__WORK REQUEST__. Show every line below where "text" appears.

+++ GIVEN DATA

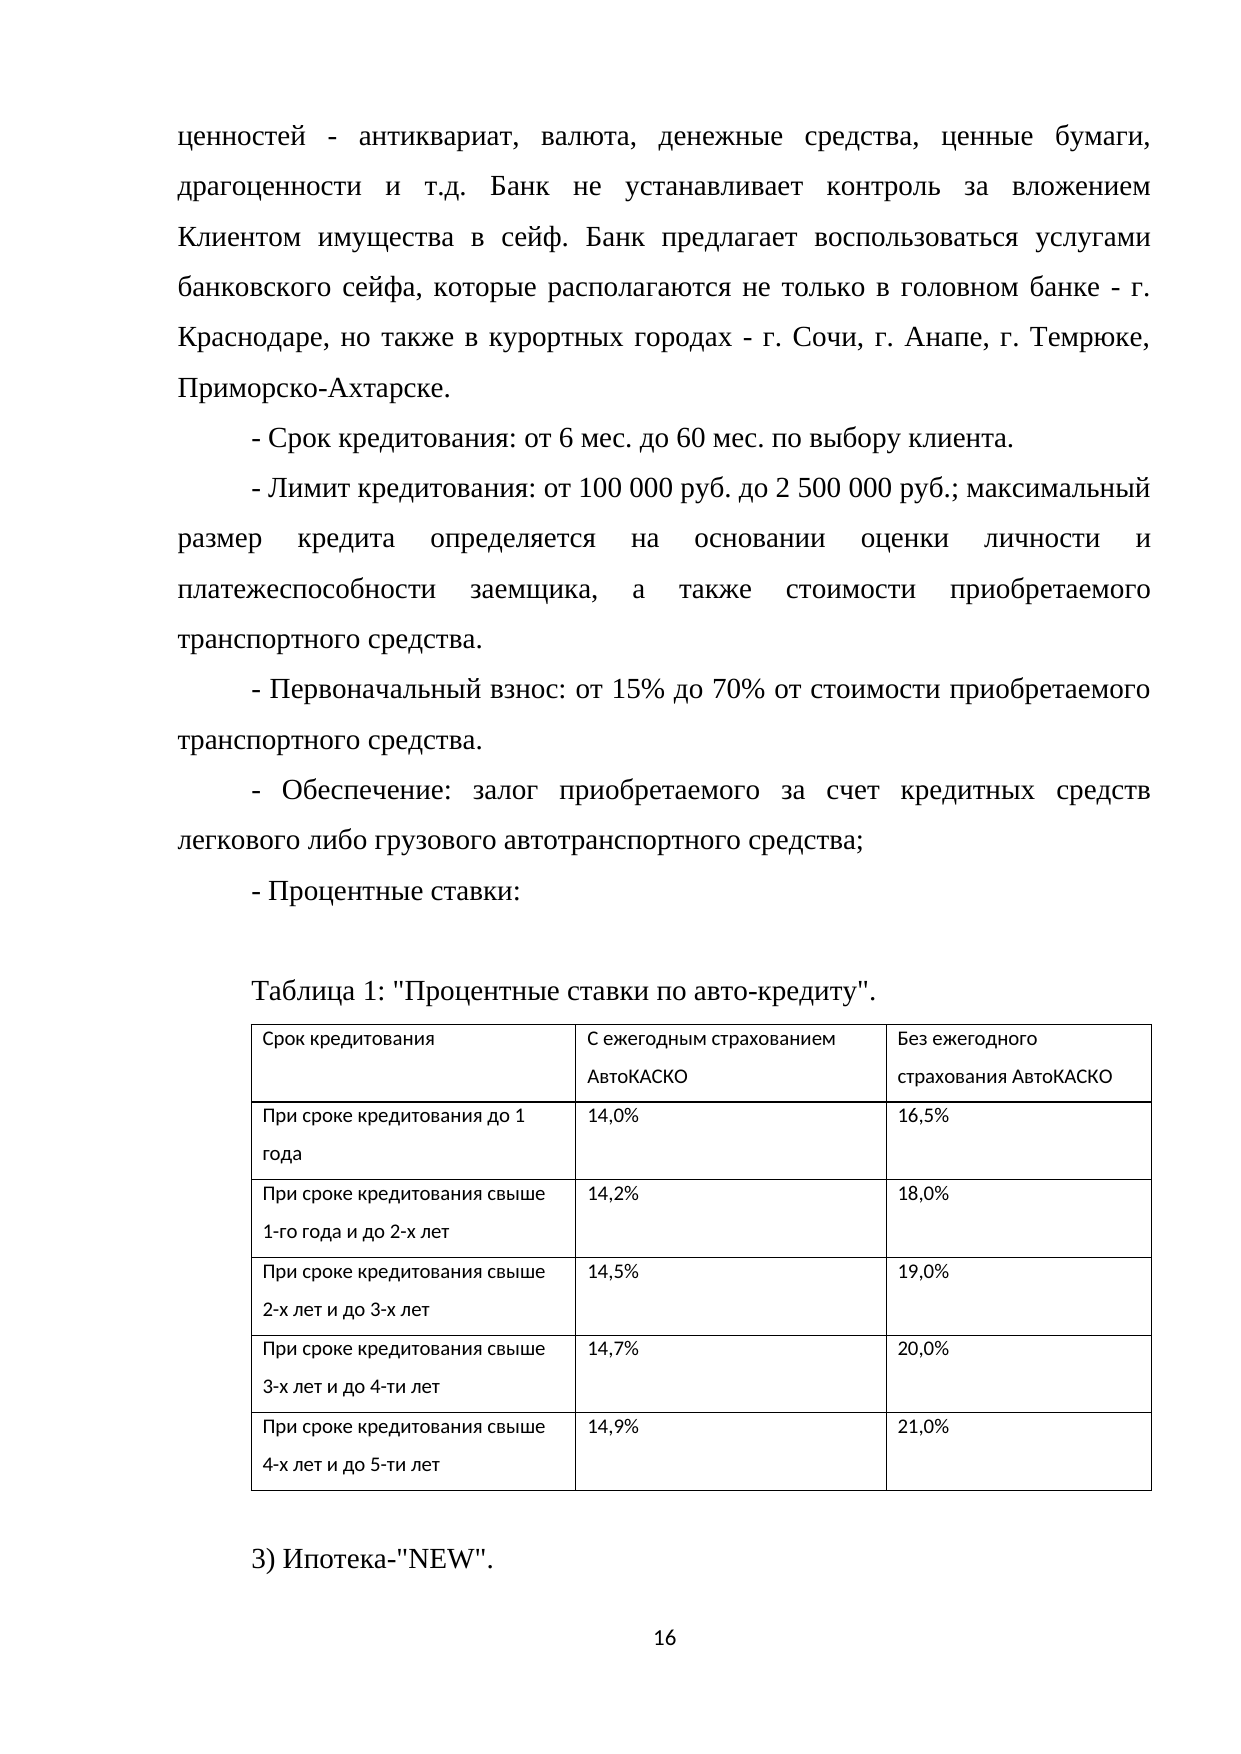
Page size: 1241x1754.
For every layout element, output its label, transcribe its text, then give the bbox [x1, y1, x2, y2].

table_cell 14,0% [576, 1103, 886, 1179]
table_cell 18,0% [887, 1180, 1151, 1257]
table_cell 16,5% [887, 1103, 1151, 1179]
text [177, 118, 1152, 403]
table_cell При сроке кредитования свыше 1-го года и до 2-х лет [252, 1180, 575, 1257]
text - Процентные ставки: [177, 873, 1152, 906]
table_cell 19,0% [887, 1258, 1151, 1334]
text - Обеспечение: залог приобретаемого за счет кредитных средств легкового либо грузового автотранспортного средства; [177, 772, 1152, 856]
text - Срок кредитования: от 6 мес. до 60 мес. по выбору клиента. [177, 420, 1152, 453]
table_header С ежегодным страхованием АвтоКАСКО [576, 1025, 886, 1101]
text Таблица 1: "Процентные ставки по авто-кредиту". [177, 973, 1152, 1007]
table_cell При сроке кредитования свыше 4-х лет и до 5-ти лет [252, 1413, 575, 1490]
table_cell 14,9% [576, 1413, 886, 1490]
table_cell При сроке кредитования свыше 3-х лет и до 4-ти лет [252, 1336, 575, 1412]
text - Первоначальный взнос: от 15% до 70% от стоимости приобретаемого транспортного средства. [177, 672, 1152, 755]
table_cell 14,5% [576, 1258, 886, 1334]
table_cell При сроке кредитования до 1 года [252, 1103, 575, 1179]
table_cell 14,2% [576, 1180, 886, 1257]
text - Лимит кредитования: от 100 000 руб. до 2 500 000 руб.; максимальный размер кредита определяется на основании оценки личности и платежеспособности заемщика, а также стоимости приобретаемого транспортного средства. [177, 470, 1152, 655]
table_cell 21,0% [887, 1413, 1151, 1490]
table_cell При сроке кредитования свыше 2-х лет и до 3-х лет [252, 1258, 575, 1334]
table_header Без ежегодного страхования АвтоКАСКО [887, 1025, 1151, 1101]
table_cell 14,7% [576, 1336, 886, 1412]
table_header Срок кредитования [252, 1025, 575, 1101]
text 3) Ипотека-"NEW". [177, 1541, 1152, 1575]
table_cell 20,0% [887, 1336, 1151, 1412]
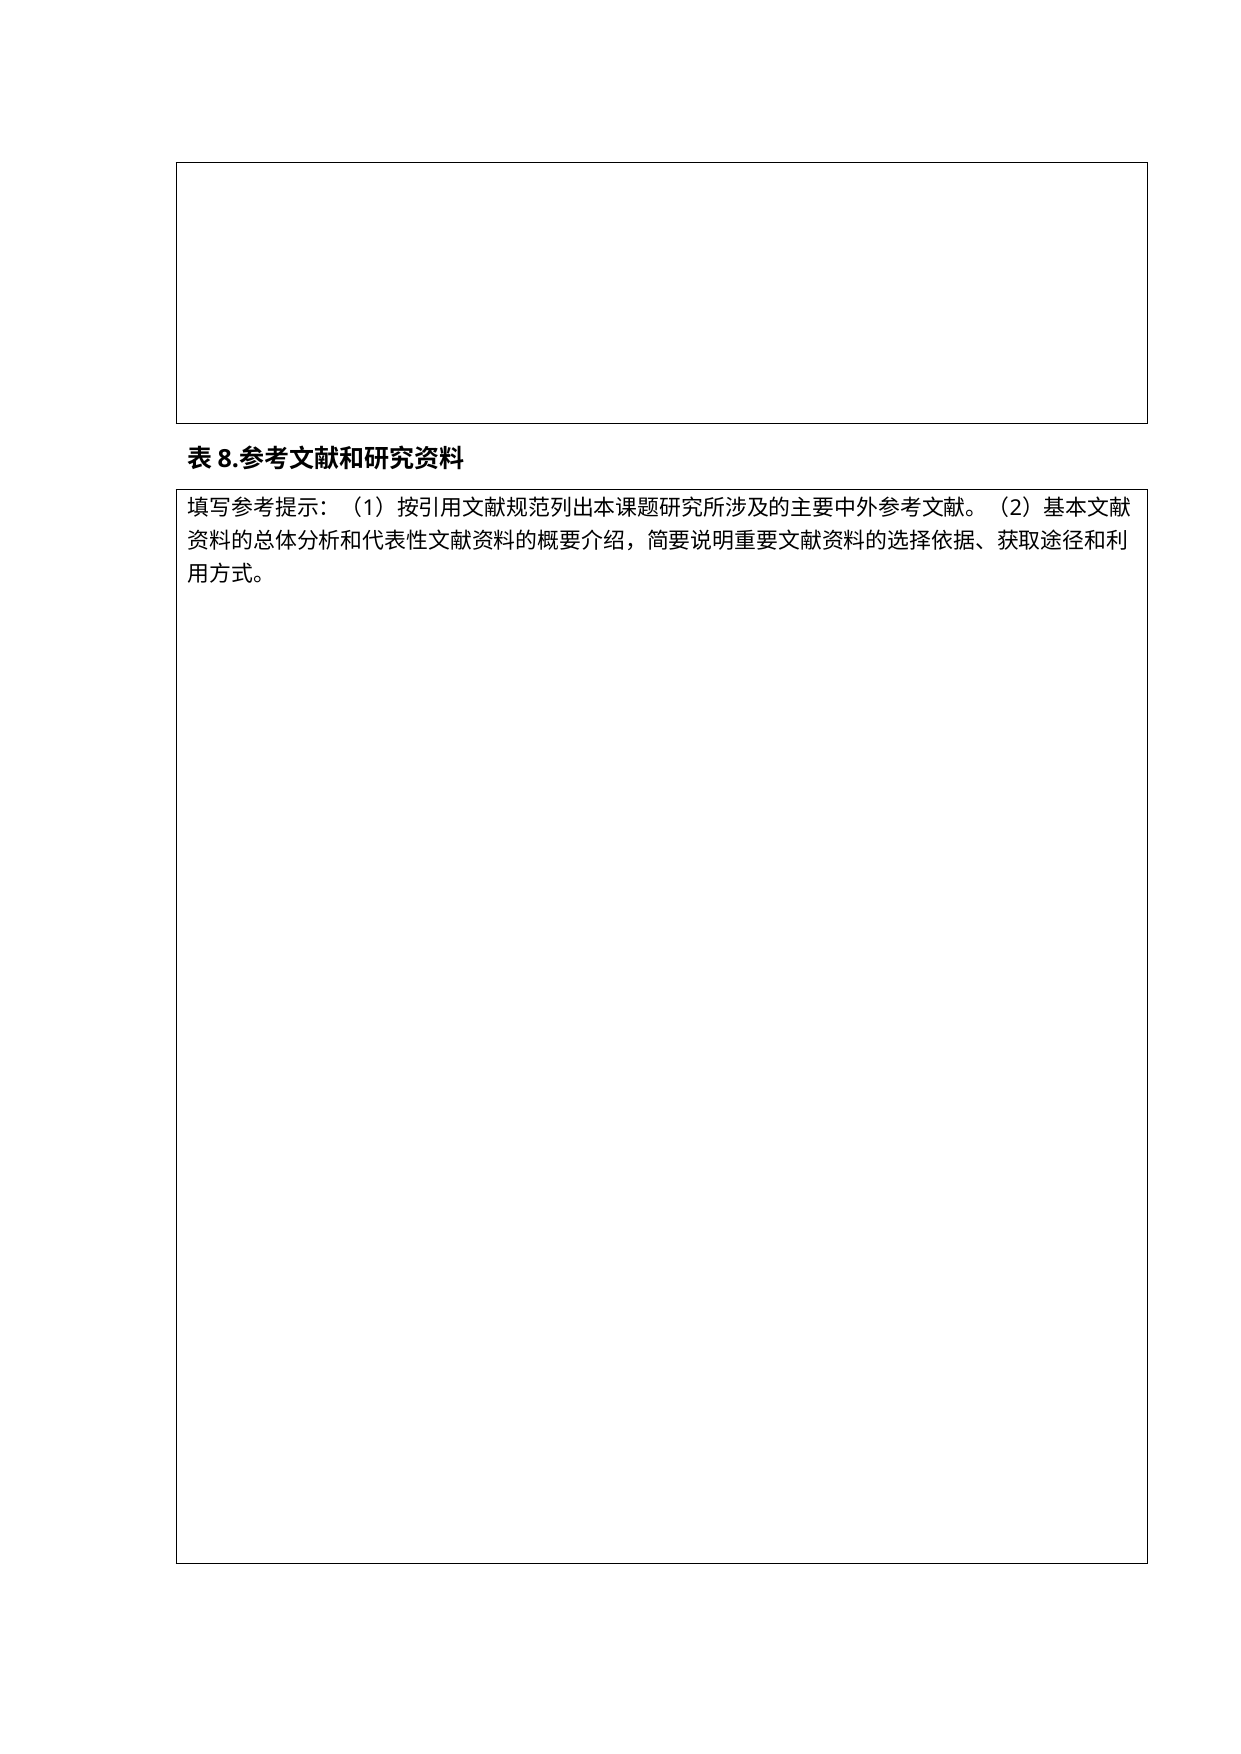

++++++

__EXERCISE ANSWER__.
For every layout element, output its label, transcribe its text, then give the bbox [x1, y1, x2, y2].
text [177, 118, 1152, 403]
text - Процентные ставки: [177, 873, 1152, 906]
text - Обеспечение: залог приобретаемого за счет кредитных средств легкового либо грузового автотранспортного средства; [177, 772, 1152, 856]
text - Срок кредитования: от 6 мес. до 60 мес. по выбору клиента. [177, 420, 1152, 453]
text Таблица 1: "Процентные ставки по авто-кредиту". [177, 973, 1152, 1007]
text - Первоначальный взнос: от 15% до 70% от стоимости приобретаемого транспортного средства. [177, 672, 1152, 755]
text - Лимит кредитования: от 100 000 руб. до 2 500 000 руб.; максимальный размер кредита определяется на основании оценки личности и платежеспособности заемщика, а также стоимости приобретаемого транспортного средства. [177, 470, 1152, 655]
text 3) Ипотека-"NEW". [177, 1541, 1152, 1575]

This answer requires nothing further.